Collected data:
****
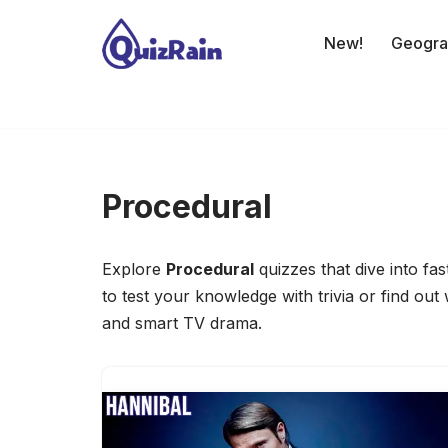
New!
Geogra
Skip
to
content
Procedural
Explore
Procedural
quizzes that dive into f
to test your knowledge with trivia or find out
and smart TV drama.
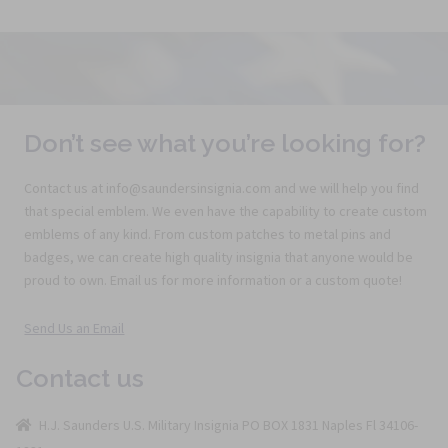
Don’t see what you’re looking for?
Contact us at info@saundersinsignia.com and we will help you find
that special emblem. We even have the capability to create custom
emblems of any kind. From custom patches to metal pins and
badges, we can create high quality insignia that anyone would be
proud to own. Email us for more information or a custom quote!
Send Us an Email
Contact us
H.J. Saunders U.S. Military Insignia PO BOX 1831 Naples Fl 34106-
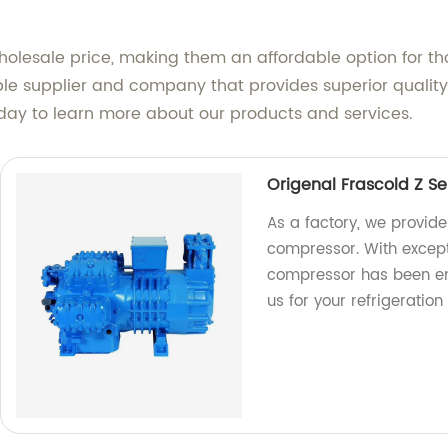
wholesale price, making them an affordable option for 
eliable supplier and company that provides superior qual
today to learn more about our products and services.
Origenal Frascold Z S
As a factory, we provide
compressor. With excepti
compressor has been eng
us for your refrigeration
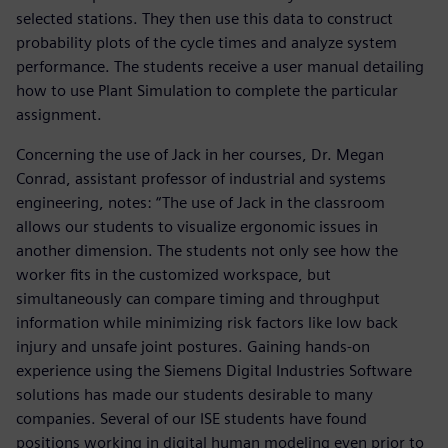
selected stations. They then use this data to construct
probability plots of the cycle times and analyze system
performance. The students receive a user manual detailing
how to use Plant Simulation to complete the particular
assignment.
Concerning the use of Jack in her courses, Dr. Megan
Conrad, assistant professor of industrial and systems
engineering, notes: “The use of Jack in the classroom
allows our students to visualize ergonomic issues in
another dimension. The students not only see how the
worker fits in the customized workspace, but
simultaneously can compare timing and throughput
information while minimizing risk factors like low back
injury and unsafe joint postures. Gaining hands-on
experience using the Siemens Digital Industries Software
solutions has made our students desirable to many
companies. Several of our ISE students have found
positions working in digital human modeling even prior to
****
Requirement
Please reproduce every record exactly as written, excluding the pictures.

Exercise result
New!
Geogra
Skip
to
content
Procedural
Explore
Procedural
quizzes that dive into f
to test your knowledge with trivia or find out
and smart TV drama.
Don’t see what you’re looking for?
Contact us at info@saundersinsignia.com and we will help you find
that special emblem. We even have the capability to create custom
emblems of any kind. From custom patches to metal pins and
badges, we can create high quality insignia that anyone would be
proud to own. Email us for more information or a custom quote!
Send Us an Email
Contact us
H.J. Saunders U.S. Military Insignia PO BOX 1831 Naples Fl 34106-
wholesale price, making them an affordable option for 
eliable supplier and company that provides superior qual
today to learn more about our products and services.
Origenal Frascold Z S
As a factory, we provide
compressor. With excepti
compressor has been eng
us for your refrigeration
selected stations. They then use this data to construct
probability plots of the cycle times and analyze system
performance. The students receive a user manual detailing
how to use Plant Simulation to complete the particular
assignment.
Concerning the use of Jack in her courses, Dr. Megan
Conrad, assistant professor of industrial and systems
engineering, notes: “The use of Jack in the classroom
allows our students to visualize ergonomic issues in
another dimension. The students not only see how the
worker fits in the customized workspace, but
simultaneously can compare timing and throughput
information while minimizing risk factors like low back
injury and unsafe joint postures. Gaining hands-on
experience using the Siemens Digital Industries Software
solutions has made our students desirable to many
companies. Several of our ISE students have found
positions working in digital human modeling even prior to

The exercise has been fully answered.